** Record set **
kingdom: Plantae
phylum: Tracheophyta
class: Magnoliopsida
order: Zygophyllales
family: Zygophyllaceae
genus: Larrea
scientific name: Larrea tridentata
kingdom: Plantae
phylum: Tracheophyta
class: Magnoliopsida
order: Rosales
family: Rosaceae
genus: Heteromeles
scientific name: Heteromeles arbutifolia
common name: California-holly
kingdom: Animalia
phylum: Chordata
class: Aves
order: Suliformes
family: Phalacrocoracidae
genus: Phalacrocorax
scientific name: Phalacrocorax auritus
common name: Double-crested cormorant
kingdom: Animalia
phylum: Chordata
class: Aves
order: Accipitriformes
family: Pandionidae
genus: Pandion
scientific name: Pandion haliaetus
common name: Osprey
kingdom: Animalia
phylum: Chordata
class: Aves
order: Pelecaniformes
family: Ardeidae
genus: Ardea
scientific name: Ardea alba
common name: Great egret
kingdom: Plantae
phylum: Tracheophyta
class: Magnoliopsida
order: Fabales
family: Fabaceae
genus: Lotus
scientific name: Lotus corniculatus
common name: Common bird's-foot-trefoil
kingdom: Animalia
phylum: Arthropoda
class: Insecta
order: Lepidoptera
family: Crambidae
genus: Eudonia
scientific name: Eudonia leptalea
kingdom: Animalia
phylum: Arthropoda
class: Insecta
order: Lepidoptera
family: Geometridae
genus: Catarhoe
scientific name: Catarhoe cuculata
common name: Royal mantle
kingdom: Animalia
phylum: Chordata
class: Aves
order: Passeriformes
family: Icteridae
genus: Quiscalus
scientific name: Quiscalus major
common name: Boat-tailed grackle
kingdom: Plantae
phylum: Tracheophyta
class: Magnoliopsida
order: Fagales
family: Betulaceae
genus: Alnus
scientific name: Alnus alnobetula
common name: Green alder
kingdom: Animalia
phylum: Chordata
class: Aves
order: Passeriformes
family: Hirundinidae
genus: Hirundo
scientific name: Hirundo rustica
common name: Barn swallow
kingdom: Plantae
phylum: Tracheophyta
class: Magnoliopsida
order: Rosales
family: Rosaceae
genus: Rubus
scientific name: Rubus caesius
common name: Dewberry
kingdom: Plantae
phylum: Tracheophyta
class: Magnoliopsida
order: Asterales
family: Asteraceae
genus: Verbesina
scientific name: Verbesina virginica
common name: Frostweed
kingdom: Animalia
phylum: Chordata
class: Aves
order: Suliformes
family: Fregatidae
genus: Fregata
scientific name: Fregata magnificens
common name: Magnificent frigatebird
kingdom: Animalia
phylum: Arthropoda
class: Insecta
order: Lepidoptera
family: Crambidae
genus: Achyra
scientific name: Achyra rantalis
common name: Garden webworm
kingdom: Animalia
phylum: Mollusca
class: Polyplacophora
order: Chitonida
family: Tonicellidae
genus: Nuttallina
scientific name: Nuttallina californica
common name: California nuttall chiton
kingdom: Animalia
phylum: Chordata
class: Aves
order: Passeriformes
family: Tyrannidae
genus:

** Required work **
Copy out every line above word for word, in the same order.

** Reply to the exercise **
kingdom: Plantae
phylum: Tracheophyta
class: Magnoliopsida
order: Zygophyllales
family: Zygophyllaceae
genus: Larrea
scientific name: Larrea tridentata
kingdom: Plantae
phylum: Tracheophyta
class: Magnoliopsida
order: Rosales
family: Rosaceae
genus: Heteromeles
scientific name: Heteromeles arbutifolia
common name: California-holly
kingdom: Animalia
phylum: Chordata
class: Aves
order: Suliformes
family: Phalacrocoracidae
genus: Phalacrocorax
scientific name: Phalacrocorax auritus
common name: Double-crested cormorant
kingdom: Animalia
phylum: Chordata
class: Aves
order: Accipitriformes
family: Pandionidae
genus: Pandion
scientific name: Pandion haliaetus
common name: Osprey
kingdom: Animalia
phylum: Chordata
class: Aves
order: Pelecaniformes
family: Ardeidae
genus: Ardea
scientific name: Ardea alba
common name: Great egret
kingdom: Plantae
phylum: Tracheophyta
class: Magnoliopsida
order: Fabales
family: Fabaceae
genus: Lotus
scientific name: Lotus corniculatus
common name: Common bird's-foot-trefoil
kingdom: Animalia
phylum: Arthropoda
class: Insecta
order: Lepidoptera
family: Crambidae
genus: Eudonia
scientific name: Eudonia leptalea
kingdom: Animalia
phylum: Arthropoda
class: Insecta
order: Lepidoptera
family: Geometridae
genus: Catarhoe
scientific name: Catarhoe cuculata
common name: Royal mantle
kingdom: Animalia
phylum: Chordata
class: Aves
order: Passeriformes
family: Icteridae
genus: Quiscalus
scientific name: Quiscalus major
common name: Boat-tailed grackle
kingdom: Plantae
phylum: Tracheophyta
class: Magnoliopsida
order: Fagales
family: Betulaceae
genus: Alnus
scientific name: Alnus alnobetula
common name: Green alder
kingdom: Animalia
phylum: Chordata
class: Aves
order: Passeriformes
family: Hirundinidae
genus: Hirundo
scientific name: Hirundo rustica
common name: Barn swallow
kingdom: Plantae
phylum: Tracheophyta
class: Magnoliopsida
order: Rosales
family: Rosaceae
genus: Rubus
scientific name: Rubus caesius
common name: Dewberry
kingdom: Plantae
phylum: Tracheophyta
class: Magnoliopsida
order: Asterales
family: Asteraceae
genus: Verbesina
scientific name: Verbesina virginica
common name: Frostweed
kingdom: Animalia
phylum: Chordata
class: Aves
order: Suliformes
family: Fregatidae
genus: Fregata
scientific name: Fregata magnificens
common name: Magnificent frigatebird
kingdom: Animalia
phylum: Arthropoda
class: Insecta
order: Lepidoptera
family: Crambidae
genus: Achyra
scientific name: Achyra rantalis
common name: Garden webworm
kingdom: Animalia
phylum: Mollusca
class: Polyplacophora
order: Chitonida
family: Tonicellidae
genus: Nuttallina
scientific name: Nuttallina californica
common name: California nuttall chiton
kingdom: Animalia
phylum: Chordata
class: Aves
order: Passeriformes
family: Tyrannidae
genus:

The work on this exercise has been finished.